To date no randomized trial addressing neoadjuvant systemic chemotherapy alone for resectable CRLM has been completed. Its use has primarily been extrapolated from the initial findings of a single randomized trial of perioperative systemic chemotherapy (chemotherapy before and after resection). In this trial [112], Nordlinger et al. randomized 364 patients with resectable CRLM to surgery alone versus surgery + perioperative chemotherapy (six cycles preoperative 5FU-LV/oxaliplatin FOLFOX and six cycles FOLFOX postoperatively) with a primary end point of progression-free survival (PFS). Intent to treat analysis revealed a borderline absolute improvement in PFS of 7.3 % at 3 years in the treatment arm. Given these findings, use of chemotherapy perioperatively for resectable CRLM was considered standard practice.
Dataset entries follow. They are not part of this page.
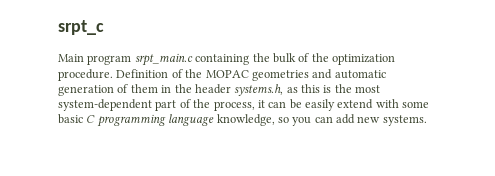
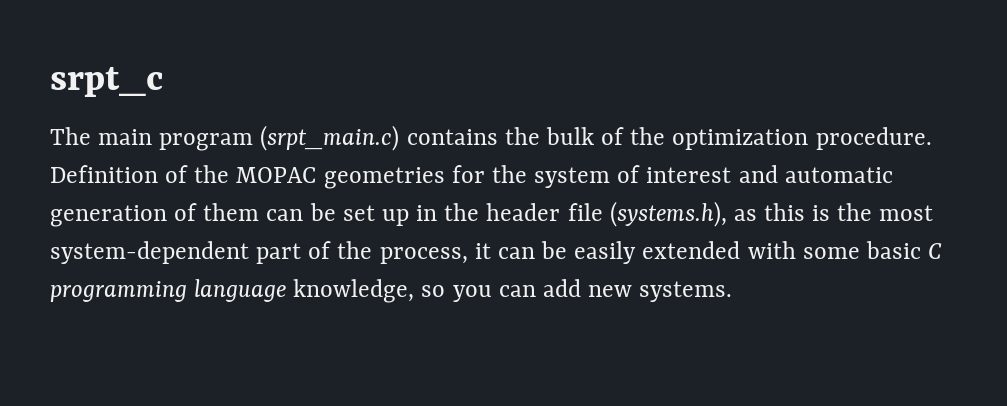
[58,53,250,66] Main program srpt_main.c containing -> [50,125,498,151] The main program (srpt_main.c) contains
(309, 75) none -> [451,165,732,188] for the system of interest
(158, 88) none -> [266,203,409,226] can be set up
[234,84,284,96] systems.h, -> [567,201,727,227] file (systems.h),
[337,99,374,109] extend -> [642,241,741,259] extended

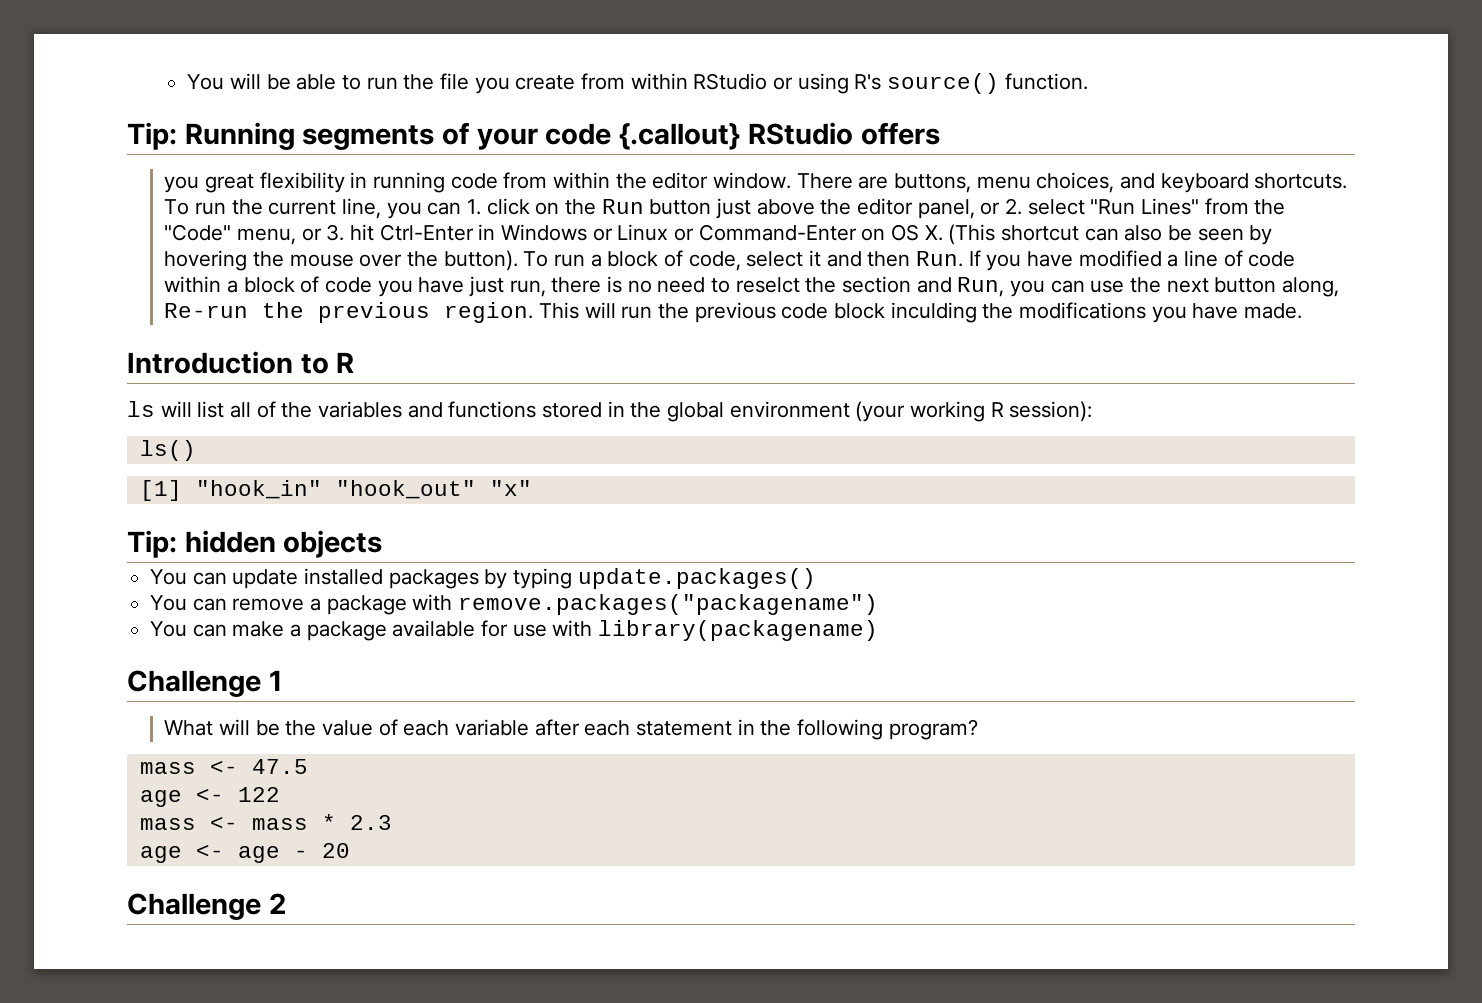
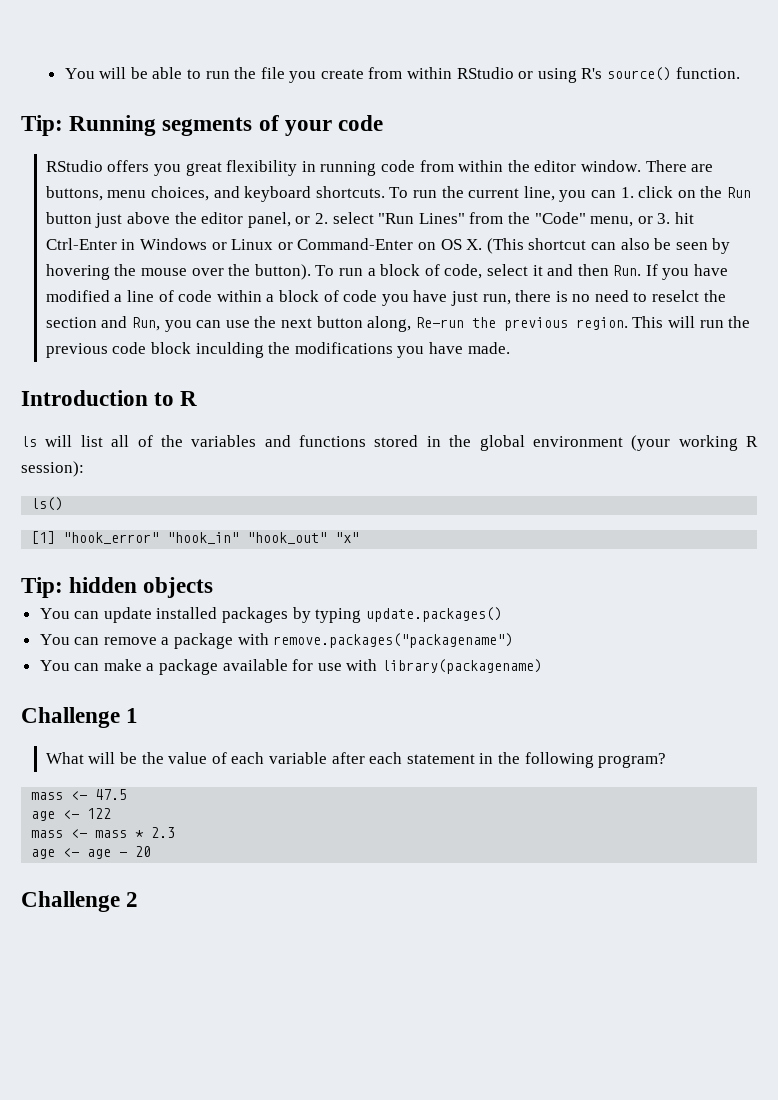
[619,123,741,150] {.callout} -> (384, 123) //
(940, 133) // -> (150, 166) none
(182, 490) none -> [63,532,160,544] "hook_error"

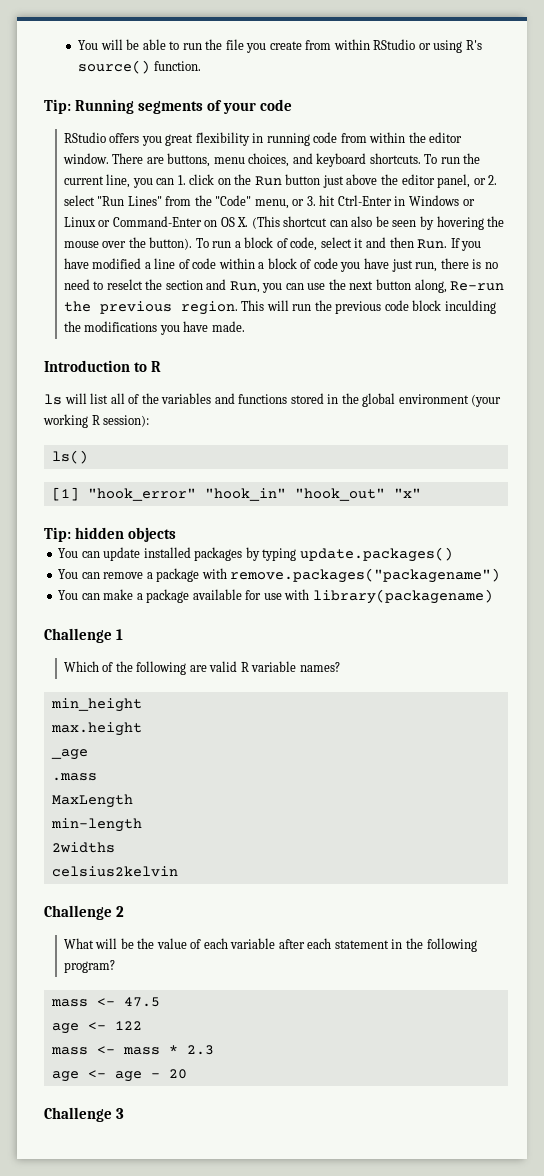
(139, 715) none -> [63,661,340,675] [50,698,142,712] [50,722,142,736] [50,749,88,760] [51,773,97,781] [51,794,133,808] [50,818,142,832] [51,842,115,853] [51,866,178,877] [44,905,124,920] // Which of the following are valid R variable names? // min_height // max.height // _age // .mass // MaxLength // min-length // 2widths // celsius2kelvin // Challenge 2
[126,892,139,907] 2 -> [115,1108,124,1119] 3

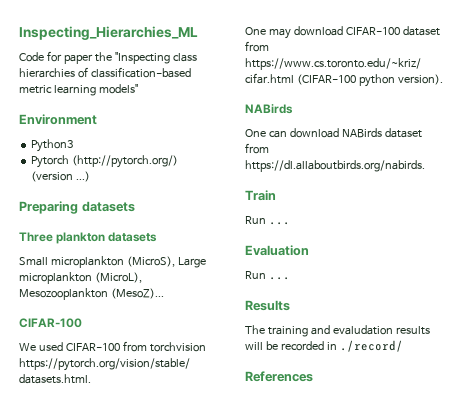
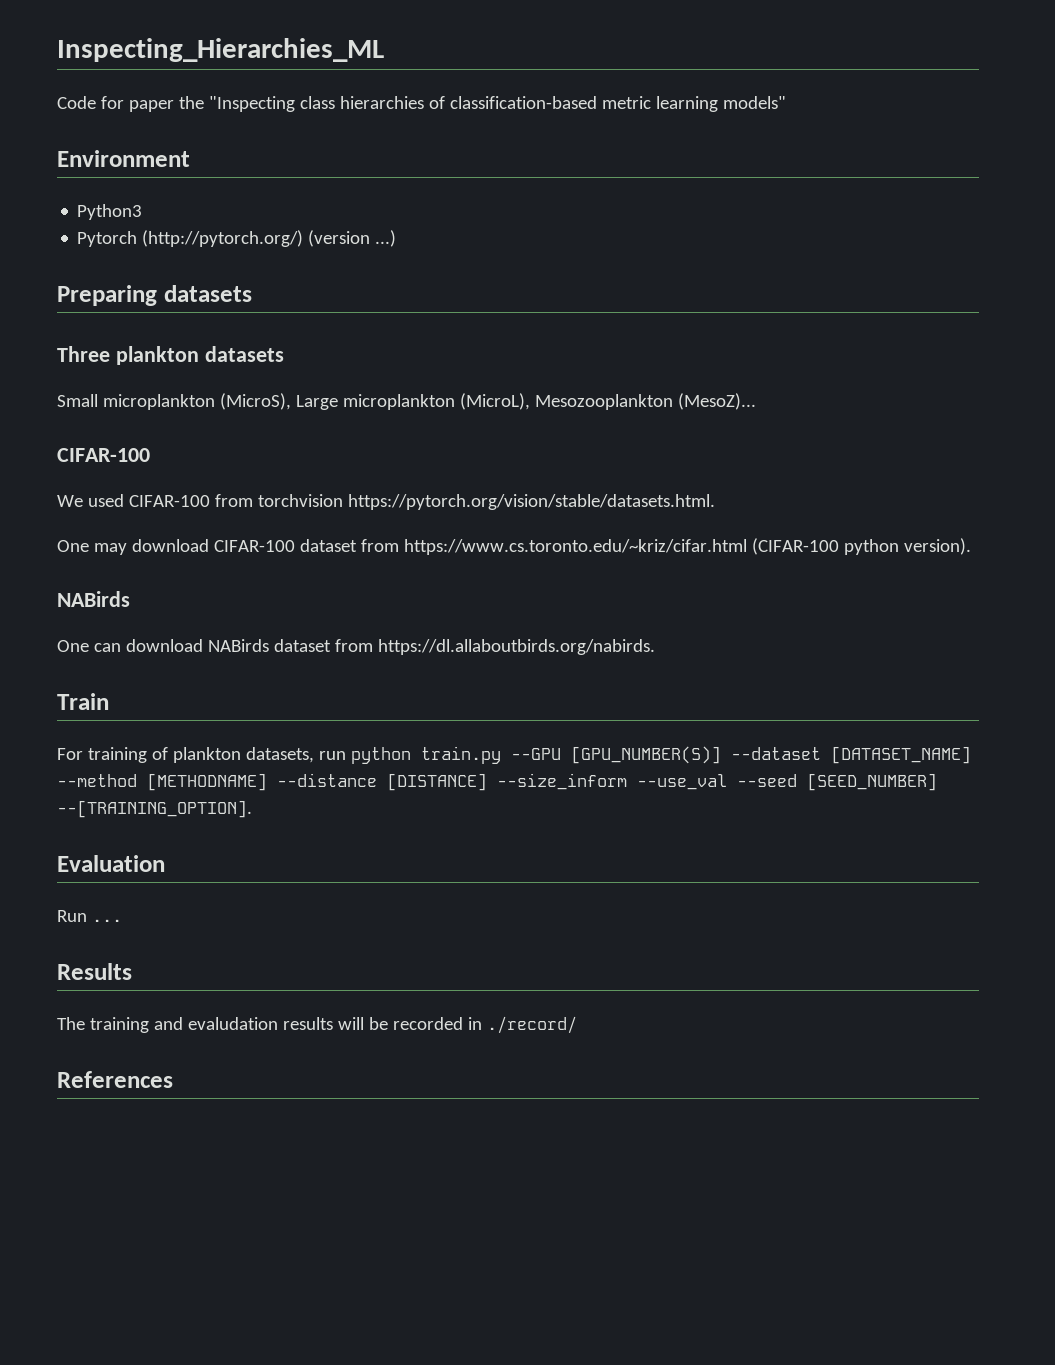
[245,216,290,225] Run ... -> [57,746,971,764] [57,773,937,791] [57,800,252,818] For training of plankton datasets, run python train.py --GPU [GPU_NUMBER(S)] --dataset [DATASET_NAME] --method [METHODNAME] --distance [DISTANCE] --size_inform --use_val --seed [SEED_NUMBER] --[TRAINING_OPTION].

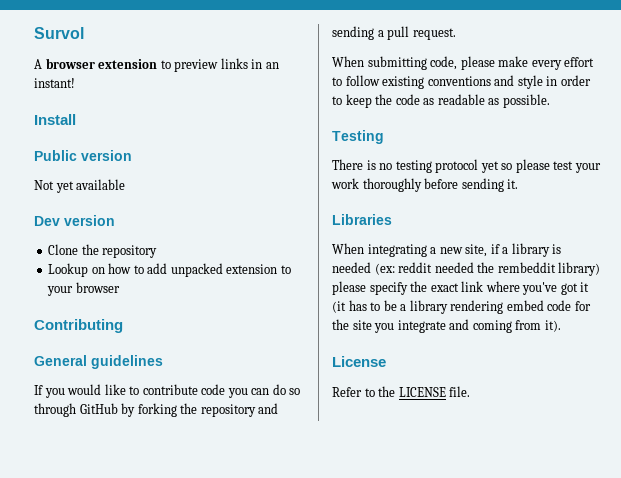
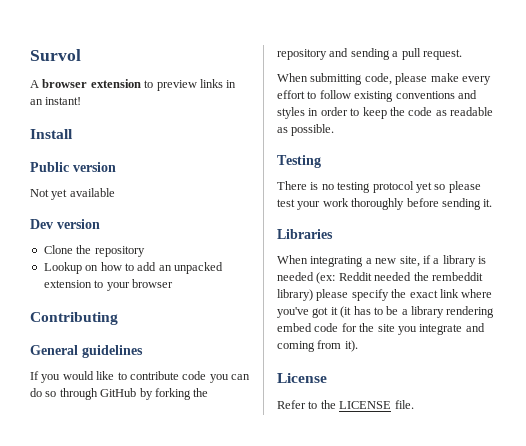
(168, 268) none -> [158,265,172,271] an
[517,75,543,89] style -> [277,107,305,119] styles
[398,262,433,273] reddit -> [338,272,372,281] Reddit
More recently, however, the long-term results of this trial were published [139]. No difference in median OS was observed between study arms at 8.5 years of follow-up (61.3 months (95 % CI 51.0–83.4) perioperative chemotherapy group versus 54.3 months (41.9–79.4) in the surgery-only group, p = 0.34). The authors suggest that despite the lack of OS benefit, the improvement in PFS with perioperative FOLFOX is evidence enough to warrant perioperative treatment in patients with CRLM.